The villain, known as “Jimbo” or “the old man,” is at once a preacher, a philanderer and a drunkard, given to fits of blind rage directed at his long-suffering wife (who’s the picture of blackberry cobbler-baking, Bible-quoting saintliness) and his boys James and Arnold Ray (our narrator), who slave endlessly at the mill only to be abused by their sneery, gun-toting father.

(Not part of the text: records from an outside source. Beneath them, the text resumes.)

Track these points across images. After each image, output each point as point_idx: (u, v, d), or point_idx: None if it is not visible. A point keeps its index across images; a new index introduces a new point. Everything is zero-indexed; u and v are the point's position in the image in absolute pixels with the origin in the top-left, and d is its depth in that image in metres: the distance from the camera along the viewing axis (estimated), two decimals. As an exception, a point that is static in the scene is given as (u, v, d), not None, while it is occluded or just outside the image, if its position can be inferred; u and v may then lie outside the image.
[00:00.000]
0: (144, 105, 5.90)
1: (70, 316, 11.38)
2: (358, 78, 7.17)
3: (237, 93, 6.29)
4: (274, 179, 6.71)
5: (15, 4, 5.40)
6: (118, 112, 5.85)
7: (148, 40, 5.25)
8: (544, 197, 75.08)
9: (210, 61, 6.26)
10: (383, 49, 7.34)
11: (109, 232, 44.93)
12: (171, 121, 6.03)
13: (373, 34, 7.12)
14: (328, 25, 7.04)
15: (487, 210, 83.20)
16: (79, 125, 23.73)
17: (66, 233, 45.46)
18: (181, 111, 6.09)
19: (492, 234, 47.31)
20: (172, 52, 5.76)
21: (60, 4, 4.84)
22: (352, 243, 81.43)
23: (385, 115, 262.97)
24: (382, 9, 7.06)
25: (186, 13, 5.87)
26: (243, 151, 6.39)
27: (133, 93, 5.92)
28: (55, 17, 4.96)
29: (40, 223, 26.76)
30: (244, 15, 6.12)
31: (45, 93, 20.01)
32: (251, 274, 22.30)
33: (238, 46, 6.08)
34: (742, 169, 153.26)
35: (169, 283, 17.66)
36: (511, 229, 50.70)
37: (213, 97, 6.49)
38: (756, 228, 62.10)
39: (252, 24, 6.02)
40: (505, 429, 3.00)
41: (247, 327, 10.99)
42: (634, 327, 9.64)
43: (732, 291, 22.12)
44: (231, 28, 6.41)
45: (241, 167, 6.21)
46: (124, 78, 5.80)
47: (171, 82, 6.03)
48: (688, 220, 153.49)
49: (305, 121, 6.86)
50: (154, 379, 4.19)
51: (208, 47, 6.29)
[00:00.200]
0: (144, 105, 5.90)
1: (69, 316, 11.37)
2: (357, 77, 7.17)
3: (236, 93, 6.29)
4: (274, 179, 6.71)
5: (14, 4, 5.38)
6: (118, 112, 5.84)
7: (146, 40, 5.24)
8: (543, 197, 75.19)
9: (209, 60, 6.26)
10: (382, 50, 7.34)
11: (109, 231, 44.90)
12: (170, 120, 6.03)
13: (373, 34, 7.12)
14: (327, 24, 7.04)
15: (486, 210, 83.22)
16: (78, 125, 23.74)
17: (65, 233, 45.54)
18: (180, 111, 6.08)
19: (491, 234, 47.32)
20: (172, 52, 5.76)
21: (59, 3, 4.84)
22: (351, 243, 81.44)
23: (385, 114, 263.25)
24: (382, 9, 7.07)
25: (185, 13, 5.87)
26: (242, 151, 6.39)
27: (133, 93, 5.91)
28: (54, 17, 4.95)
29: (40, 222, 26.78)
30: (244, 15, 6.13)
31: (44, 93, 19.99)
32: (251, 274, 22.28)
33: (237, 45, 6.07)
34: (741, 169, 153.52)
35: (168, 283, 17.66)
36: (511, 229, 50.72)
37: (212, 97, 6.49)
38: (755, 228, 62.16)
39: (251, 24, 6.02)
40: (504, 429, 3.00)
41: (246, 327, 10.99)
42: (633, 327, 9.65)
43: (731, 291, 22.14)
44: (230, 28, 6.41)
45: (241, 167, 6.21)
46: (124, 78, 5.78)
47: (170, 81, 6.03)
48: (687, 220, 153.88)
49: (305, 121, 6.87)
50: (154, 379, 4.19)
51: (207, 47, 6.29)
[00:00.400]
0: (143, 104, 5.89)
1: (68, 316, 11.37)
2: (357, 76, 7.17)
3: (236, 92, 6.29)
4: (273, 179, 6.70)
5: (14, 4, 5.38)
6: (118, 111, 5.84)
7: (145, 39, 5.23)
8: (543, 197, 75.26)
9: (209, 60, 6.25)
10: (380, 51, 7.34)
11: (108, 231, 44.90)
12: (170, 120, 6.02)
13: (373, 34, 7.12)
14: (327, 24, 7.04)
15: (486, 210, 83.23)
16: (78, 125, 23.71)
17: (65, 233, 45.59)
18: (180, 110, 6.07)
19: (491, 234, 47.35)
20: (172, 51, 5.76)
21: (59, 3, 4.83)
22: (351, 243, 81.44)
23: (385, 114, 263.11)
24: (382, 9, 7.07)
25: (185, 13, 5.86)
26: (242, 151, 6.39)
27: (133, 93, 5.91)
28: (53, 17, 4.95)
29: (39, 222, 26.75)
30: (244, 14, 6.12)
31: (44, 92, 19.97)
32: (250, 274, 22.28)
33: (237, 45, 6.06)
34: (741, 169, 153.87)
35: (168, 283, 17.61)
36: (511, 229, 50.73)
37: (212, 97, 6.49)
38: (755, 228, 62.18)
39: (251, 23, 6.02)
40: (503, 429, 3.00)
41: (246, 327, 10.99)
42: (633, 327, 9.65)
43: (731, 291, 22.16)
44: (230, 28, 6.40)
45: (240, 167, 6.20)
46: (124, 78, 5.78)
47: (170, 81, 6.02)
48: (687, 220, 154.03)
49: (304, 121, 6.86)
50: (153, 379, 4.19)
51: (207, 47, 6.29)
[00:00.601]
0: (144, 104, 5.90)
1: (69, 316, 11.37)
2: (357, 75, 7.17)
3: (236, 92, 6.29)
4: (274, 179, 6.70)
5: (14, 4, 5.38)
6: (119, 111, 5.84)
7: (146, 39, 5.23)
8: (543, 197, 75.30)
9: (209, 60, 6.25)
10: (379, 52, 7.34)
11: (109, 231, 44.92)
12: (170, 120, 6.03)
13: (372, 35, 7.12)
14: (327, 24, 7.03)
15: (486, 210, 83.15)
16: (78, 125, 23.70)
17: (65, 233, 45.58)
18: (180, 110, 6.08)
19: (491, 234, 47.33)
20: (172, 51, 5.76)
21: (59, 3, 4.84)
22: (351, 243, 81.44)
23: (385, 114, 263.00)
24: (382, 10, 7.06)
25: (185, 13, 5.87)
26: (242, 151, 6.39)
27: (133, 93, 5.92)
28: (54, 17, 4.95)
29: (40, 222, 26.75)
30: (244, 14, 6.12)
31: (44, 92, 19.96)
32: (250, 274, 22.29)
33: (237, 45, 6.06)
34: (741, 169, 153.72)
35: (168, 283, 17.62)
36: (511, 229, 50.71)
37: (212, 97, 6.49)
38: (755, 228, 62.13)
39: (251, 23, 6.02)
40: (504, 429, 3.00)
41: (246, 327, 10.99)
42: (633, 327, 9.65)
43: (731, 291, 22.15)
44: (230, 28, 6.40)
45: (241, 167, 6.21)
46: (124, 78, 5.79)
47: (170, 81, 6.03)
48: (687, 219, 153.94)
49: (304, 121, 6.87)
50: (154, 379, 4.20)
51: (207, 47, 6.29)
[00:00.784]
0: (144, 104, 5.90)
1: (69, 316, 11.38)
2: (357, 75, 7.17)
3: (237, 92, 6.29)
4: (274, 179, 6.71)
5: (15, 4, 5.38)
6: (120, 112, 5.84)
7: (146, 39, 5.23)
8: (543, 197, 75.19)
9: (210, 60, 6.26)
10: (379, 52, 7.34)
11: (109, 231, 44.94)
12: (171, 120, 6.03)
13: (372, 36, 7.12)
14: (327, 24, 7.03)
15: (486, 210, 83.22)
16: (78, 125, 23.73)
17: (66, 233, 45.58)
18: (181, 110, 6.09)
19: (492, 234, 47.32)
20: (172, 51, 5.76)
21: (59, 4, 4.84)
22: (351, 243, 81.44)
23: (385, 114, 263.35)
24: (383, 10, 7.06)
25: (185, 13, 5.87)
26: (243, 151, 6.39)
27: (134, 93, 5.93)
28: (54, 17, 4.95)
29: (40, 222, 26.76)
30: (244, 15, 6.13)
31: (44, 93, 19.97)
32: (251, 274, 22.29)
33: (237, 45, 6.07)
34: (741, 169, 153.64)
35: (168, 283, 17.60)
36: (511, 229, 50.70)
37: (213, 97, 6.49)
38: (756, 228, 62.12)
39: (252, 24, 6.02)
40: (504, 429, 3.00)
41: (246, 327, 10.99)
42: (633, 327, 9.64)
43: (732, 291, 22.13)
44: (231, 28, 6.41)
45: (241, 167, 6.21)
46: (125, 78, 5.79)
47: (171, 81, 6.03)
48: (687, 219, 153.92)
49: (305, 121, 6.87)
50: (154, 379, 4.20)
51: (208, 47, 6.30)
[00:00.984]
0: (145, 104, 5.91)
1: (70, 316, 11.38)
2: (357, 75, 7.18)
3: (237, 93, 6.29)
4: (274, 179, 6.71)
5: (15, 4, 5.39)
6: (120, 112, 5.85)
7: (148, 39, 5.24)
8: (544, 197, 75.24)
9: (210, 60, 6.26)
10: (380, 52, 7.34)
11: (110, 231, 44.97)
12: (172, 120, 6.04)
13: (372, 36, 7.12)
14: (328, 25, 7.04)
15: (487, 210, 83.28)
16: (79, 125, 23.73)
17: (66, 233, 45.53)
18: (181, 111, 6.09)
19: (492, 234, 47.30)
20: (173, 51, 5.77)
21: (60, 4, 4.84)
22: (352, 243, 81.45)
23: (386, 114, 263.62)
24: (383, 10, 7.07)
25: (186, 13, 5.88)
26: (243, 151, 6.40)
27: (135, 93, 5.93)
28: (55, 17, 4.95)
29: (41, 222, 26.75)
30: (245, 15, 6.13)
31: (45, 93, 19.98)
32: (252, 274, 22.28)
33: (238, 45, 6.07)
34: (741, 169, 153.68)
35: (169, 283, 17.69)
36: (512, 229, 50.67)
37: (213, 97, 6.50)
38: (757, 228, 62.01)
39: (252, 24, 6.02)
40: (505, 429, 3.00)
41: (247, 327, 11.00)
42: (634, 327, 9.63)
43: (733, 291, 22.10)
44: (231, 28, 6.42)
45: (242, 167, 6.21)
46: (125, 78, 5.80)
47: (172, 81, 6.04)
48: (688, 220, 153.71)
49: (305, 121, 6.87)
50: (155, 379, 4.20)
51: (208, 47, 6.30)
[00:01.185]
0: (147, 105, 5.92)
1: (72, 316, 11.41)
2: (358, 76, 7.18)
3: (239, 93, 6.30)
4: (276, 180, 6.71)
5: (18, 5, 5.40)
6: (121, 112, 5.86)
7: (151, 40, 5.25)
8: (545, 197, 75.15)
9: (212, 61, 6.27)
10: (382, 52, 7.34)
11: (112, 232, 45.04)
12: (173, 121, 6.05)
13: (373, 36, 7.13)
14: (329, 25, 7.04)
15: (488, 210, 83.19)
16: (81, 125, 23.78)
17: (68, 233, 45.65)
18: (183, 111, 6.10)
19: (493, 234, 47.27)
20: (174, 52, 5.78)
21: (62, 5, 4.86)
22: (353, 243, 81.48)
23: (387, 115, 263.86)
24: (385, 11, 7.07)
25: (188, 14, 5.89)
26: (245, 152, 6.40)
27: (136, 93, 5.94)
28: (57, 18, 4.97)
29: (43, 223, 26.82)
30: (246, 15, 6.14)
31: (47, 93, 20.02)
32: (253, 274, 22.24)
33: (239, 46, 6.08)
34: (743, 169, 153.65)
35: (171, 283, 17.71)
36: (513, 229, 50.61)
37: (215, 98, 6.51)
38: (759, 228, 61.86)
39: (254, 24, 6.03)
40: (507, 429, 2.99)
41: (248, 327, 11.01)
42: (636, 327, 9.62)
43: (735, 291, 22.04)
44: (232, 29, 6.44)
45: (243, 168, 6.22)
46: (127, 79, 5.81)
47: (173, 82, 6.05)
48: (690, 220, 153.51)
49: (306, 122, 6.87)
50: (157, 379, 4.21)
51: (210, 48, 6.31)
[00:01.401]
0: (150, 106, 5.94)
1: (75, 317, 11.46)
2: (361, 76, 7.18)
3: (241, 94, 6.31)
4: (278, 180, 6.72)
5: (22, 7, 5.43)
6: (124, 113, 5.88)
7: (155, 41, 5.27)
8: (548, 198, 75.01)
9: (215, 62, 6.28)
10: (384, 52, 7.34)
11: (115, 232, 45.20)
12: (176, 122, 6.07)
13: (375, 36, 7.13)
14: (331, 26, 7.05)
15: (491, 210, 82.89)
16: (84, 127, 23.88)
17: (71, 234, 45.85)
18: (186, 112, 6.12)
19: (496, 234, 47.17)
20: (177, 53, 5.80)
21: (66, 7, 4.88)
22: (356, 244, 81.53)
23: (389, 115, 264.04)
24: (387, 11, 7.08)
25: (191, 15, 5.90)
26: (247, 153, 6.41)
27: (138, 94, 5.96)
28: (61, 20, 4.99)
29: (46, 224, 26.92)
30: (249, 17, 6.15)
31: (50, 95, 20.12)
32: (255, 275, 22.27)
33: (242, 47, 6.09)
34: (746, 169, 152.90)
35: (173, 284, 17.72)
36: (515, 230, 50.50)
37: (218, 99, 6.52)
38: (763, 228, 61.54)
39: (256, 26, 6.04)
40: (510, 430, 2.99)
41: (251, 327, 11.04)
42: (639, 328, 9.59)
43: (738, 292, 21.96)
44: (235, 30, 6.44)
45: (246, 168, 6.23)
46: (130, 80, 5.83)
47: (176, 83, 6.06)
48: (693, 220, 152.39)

Not surprisingly, everyone has blood in his eye—including the deputy scoundrel Bill McCoy, who torments the brothers’ beloved pack mules and has all the empathy of a tree stump.

Robinson shows off a keen ear for his “baccer-smokin’” antagonists’ backwoods dialect (“I see that old man of yern hain’t kilt ye”), a classic grasp of Oedipal melodrama and, best of all, the gift for providing a nearly perfect moral centerpiece: His earthy, pipe-smoking lumberjack Calvin Williams, who hires on as a workmate at the mill, combines the woodsy skills of a Paul Bunyan with the rough wisdom of a country poet. “[B]ig and crazy as he acted…he had a kind heart about him,” Arnold observes.

The author, who is writing a series of these Second Born volumes, has a faint weakness for sentimentality (the boys’ mother is fairy tale-virtuous), and his otherwise admirable rustic lexicon might deploy a few too many “milkin’ sheds” and “Whiskey Hollers.” But Robinson is a sure-handed creator of vivid, authentic regional fiction who has attained the highest compliment any reader can bestow: It’s just like being there.